KARAR NO   : 2019/160      

KARAR TR    : 25/02/2019

 

ÖZET: Ülkemize sigortasız girişine izin verildiği iddia edilen yabancı plakalı TIR ve dorsesinin karıştığı kaza nedeniyle davacıların uğradıkları ileri sürülen maddi ve manevi zararın tazmini istemiyle açılan davanın, 2918 sayılı Yasanın 19.01.2011 tarihinde yürürlüğe giren 110. maddesi kapsamında ADLİ YARGI YERİNDE çözümlenmesi gerektiği hk.

 

 

 

 

 

K A R A R

 

          Davacılar                                               : 1-T. B. 2-S. B. 3-A. N. B. 4-B. B.5-H. B. 6-T. B.

          Vekilleri                         : Av. H. G.

          Davalı                                                  : Gümrük ve Ticaret Bakanlığı

          Vekili                                                      : Av.

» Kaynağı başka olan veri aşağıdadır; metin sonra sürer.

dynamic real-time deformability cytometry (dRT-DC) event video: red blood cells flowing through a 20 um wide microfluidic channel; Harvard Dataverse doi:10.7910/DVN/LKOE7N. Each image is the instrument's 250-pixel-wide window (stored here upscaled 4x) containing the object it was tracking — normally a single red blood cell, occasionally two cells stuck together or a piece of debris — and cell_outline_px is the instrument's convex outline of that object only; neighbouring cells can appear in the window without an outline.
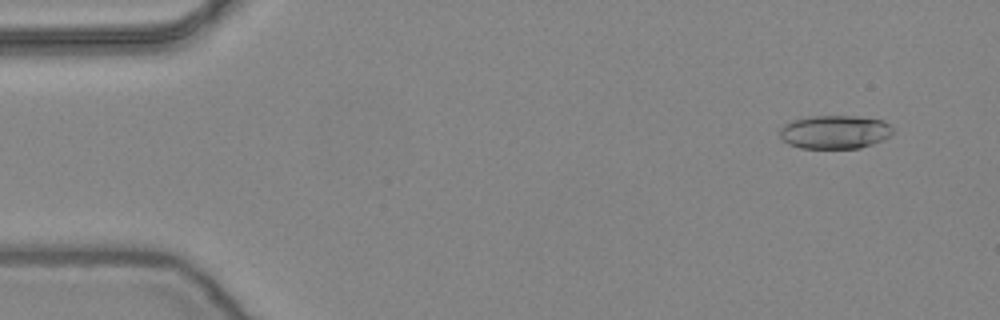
{"species": "common noctule bat (a hibernating species)", "species_latin": "Nyctalus noctula", "temperature_condition": "warm", "stored_images_in_passage": 52, "camera_frame_rate_fps": 3000, "um_per_image_px": 0.085, "animal": {"sex": "female", "body_mass_g": 24.6, "forearm_length_mm": 56.2}, "frame": {"image": 1, "passage_image": 4, "time_ms": 1.0, "image_size_px": [1000, 320], "cell_outline_px": [[892, 136], [872, 144], [860, 148], [800, 148], [788, 144], [780, 136], [780, 128], [784, 124], [792, 120], [812, 116], [856, 116], [884, 120], [892, 128]], "centroid_in_image_um": [70.96, 11.22], "position_along_channel_um": 14.0, "area_um2": 22.14}}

Y. Ş.

 

          O L A Y                        :Davacılar vekili dava dilekçesinde özetle; davacılardan Semahat Birdal'ın yaşam boyu sakat kaldığı ve oğlu Muhammet Birdal'ın vefat ettiği trafik kazasında, ülkeye sigortasız tırın ve buna bağlı dorsenin geçişine izin veren davalı idarenin hizmet kusuru bulunduğu ileri sürülerek, Davacı Semahat Birdal için ömür boyu sakat kalması nedeni ile tedavi gideri için 1.000,00 TL maddi tazminat, hayatı idame ettirememesi nedeniyle 250.000,00 TL manevi tazminat, vefat eden çocuğunun üzüntüsü için 150.000,00 TL manevi tazminat, davacı Taner Birdal' için eşi Semahat’ın ömür boyu sakat kalması nedeniyle 250.000,00 TL manevi tazminat, vefat eden çocuğunun üzüntüsü için 100.000,00 TL manevi tazminat, davacılar, Tayip Birdal, Ali Naim Birdal, Büşra Birdal ve Hatice Birdal'ın annelerinin sürekli yatağa bağımlı kalacağından dolayı kendilerine ayrı ayrı 50.000,00 TL maddi, 50.000,00 TL manevi tazminata olay tarihinden itibaren işleyecek reeskont faizi ile birlikte hükmedilmesi istemiyle 14/08/2017 tarihinde adli yargı yerinde dava açmıştır.

          TORTUM ASLİYE HUKUK MAHKEMESİ: 15/02/2018 gün ve E:2017/120, K:2018/54 sayılı dosyada "Dava, trafik kazası nedeniyle maddi-manevi tazminat talebine ilişkindir. Davacı ATK raporuna binaen müvekkilin kusuru bulunmadığını, sigortasız olarak tırın ve buna bağlı dorsenin yurda girişine izin verdiğinden dolayı davalı idarenin hizmet kusuru bulunduğunu belirtmiştir. Dosyanın tetkikinde davalı idarenin araç işleten sıfatıyla değil de salt hizmet kusuru sebebiyle davaya konu edildiği, gerek olayın gelişiminden gerek dava dilekçesinden anlaşılmaktadır. İdarenin yükümlü olduğu hizmeti kötü veya geç yapması, gereği gibi yapmaması durumunda idarenin 'hizmet kusuru' sebebiyle sorumluluğunun doğacağı açıktır. İYUK m2/l-b maddesine göre İdari eylem ve işlemlerden dolayı kişisel hakları doğrudan muhtel olanlar tarafından açılacak davaların idare mahkemelerinde açılması gerekmektedir" gerekçesiyle "HMK 114-1 -b ve 115/2 maddeleri uyarına dava şartı yokluğu nedeniyle davanın Usulden Reddine" dair verdiği karar tarafların kararı istinaf etmemesi nedeniyle 30/05/2018 tarihinde kesinleşmiştir.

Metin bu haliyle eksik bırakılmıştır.